Clarica Life Insurance Co. reported improved earnings for the fourth quarter ended Dec. 31, 2001.
The life insurer said profit climbed to $114 million, or 85¢ a share, up from $92 million, or 69¢ a share last year.
The company attributed the 24% jump in fourth-quarter earnings to its expanded distribution networks and benefits from recent acquisitions.
Clarica said it expects it will achieve 2002 targets of 10% to 15% growth in earnings and 14.5% to 15 % on return on equity.
“While factors such as the timing and extent of any economic turnaround in Canada and North America will influence performancein 2002, we believe the established targets are achievable,” said Bob Astley, president and CEO, in a statement.

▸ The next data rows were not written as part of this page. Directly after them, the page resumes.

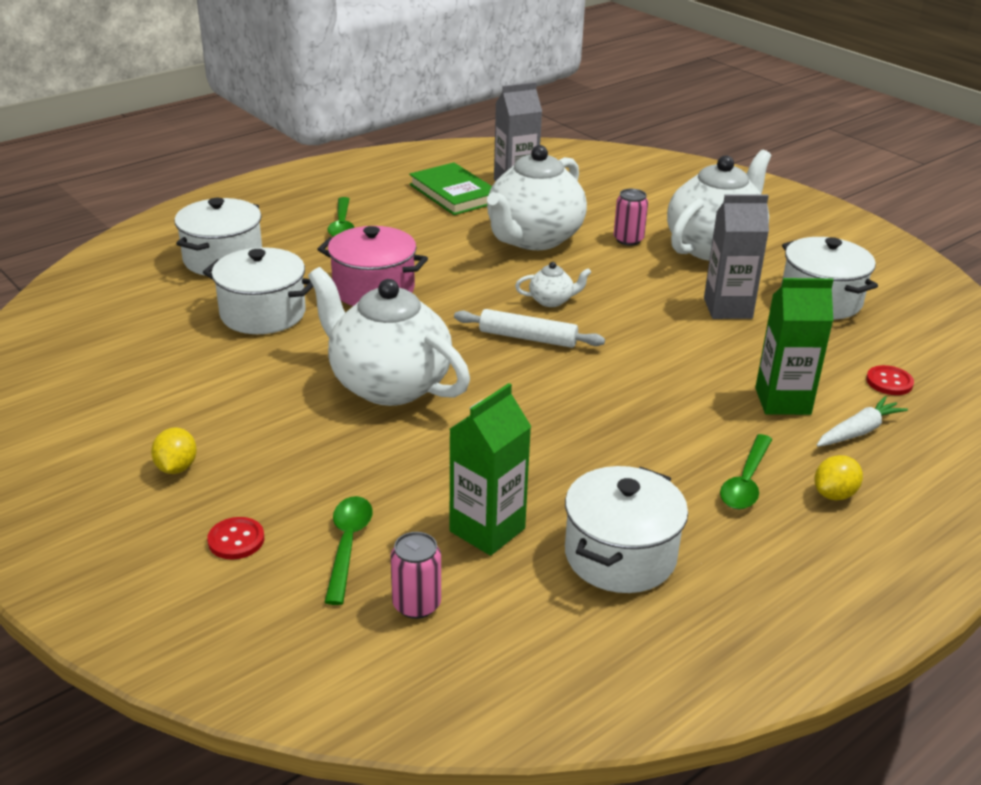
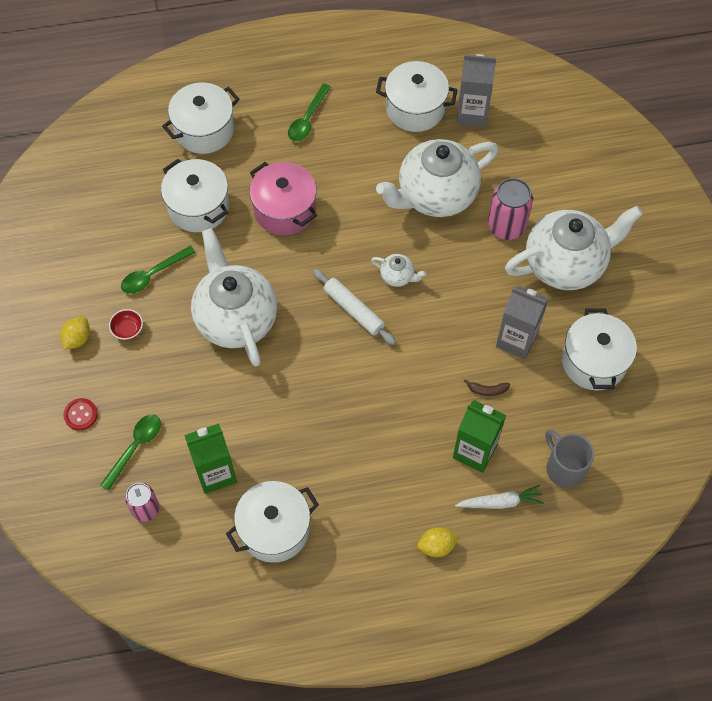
camera: 30 degrees right, 30 degrees up
(246, 437) = (128, 329): none -> red bowl
(454, 193) = (415, 108): green book -> white pot
(628, 239) = (506, 226): pink can -> pink can, size x1.51
(740, 351) = (487, 390): none -> brown banana
(746, 482) = (391, 509): green spoon -> green spoon (153, 274)
(889, 382) = (564, 468): red button -> grey mug

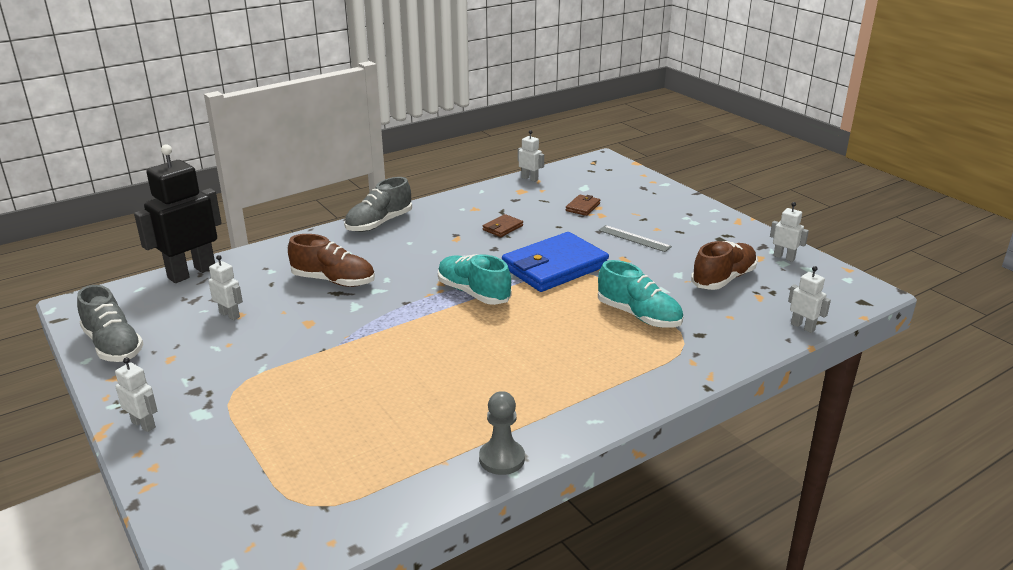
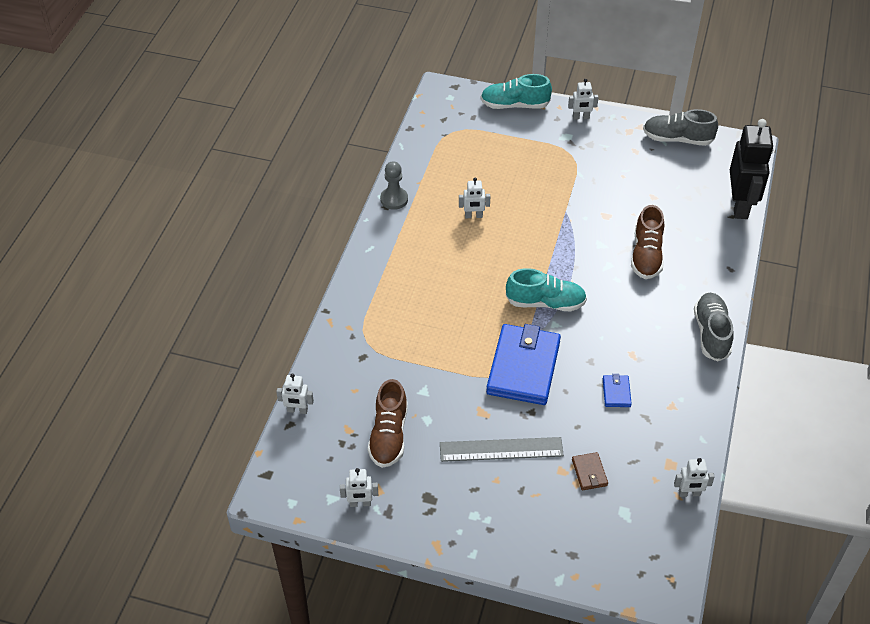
camera: 140 degrees right, 20 degrees up
(230, 315) = (658, 192): white robot -> white robot (473, 216)
(333, 281) = (646, 255): brown shoe -> brown shoe turned 60 degrees counterclockwise
(502, 228) = (616, 392): brown wallet -> blue wallet
(634, 238) = (501, 449): grey ruler -> grey ruler, size x1.53
(639, 315) = (416, 350): turquoise shoe -> turquoise shoe (514, 105)

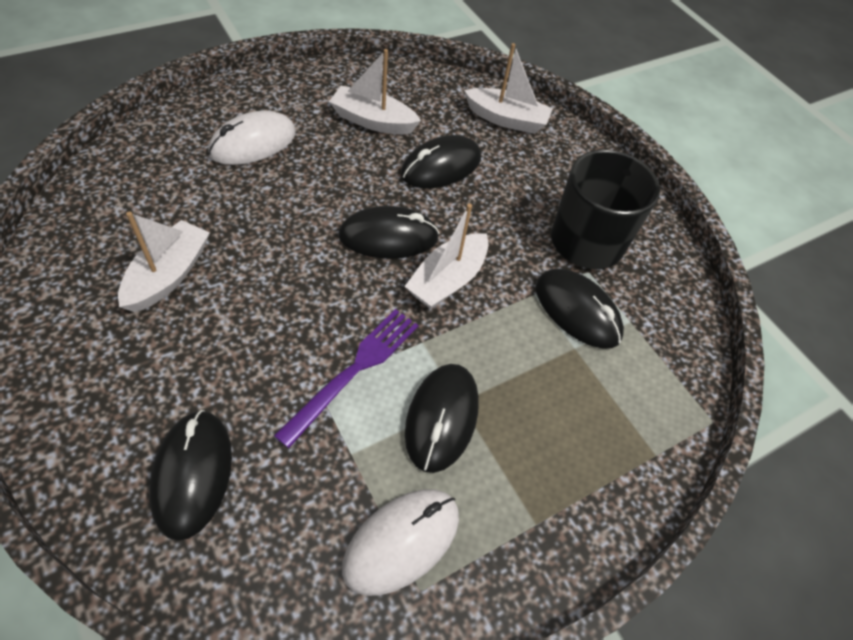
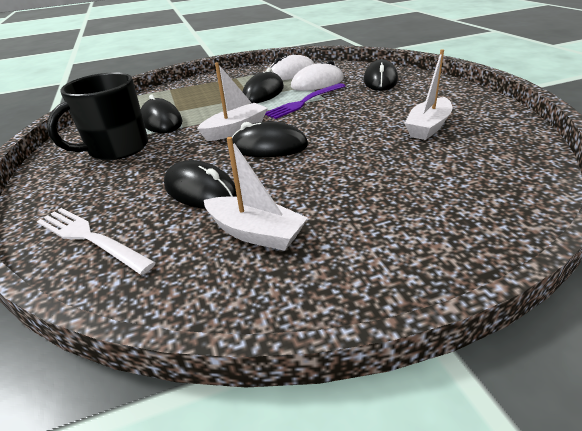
camera: 160 degrees left, 20 degrees down
(253, 143) = (395, 207): white mouse -> white mouse (317, 83)
(441, 167) = (200, 190): black mouse -> black mouse turned 60 degrees clockwise
(506, 119) = (90, 238): white boat -> white fork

Fourth-quarter total premiums and deposits jumped to $2.2 billion from $1.7 billion a year ago. Return on equity for the year rose to 14.4% from a year-earlier 12.9%.
Total wealth-management premiums and deposits rose 53% in the quarter to $1.2 billion from a year earlier $790 million based on gains from an increase in group market-based deposits from the Royal Trust acquisition.
Meanwhile, insurance premiums showed lighter growth, up 7%.
All business lines improved during the fourth quarter except for the reinsurance business. The unit suffered because of poor mortality experience in the life retrocession line of business, and was unrelated to the events of Sept. 11, 2001, the company said.
Clarica’s U.S. division more than doubled its profit, reflecting the contribution from recently acquired Ash Brokerage Corp.
Annual profit rose 24.3 percent to C$414 million, or C$3.08 a share, from C$333 million, or C$2.48 a share.
The board of directors today declared a dividend of 22¢ per share.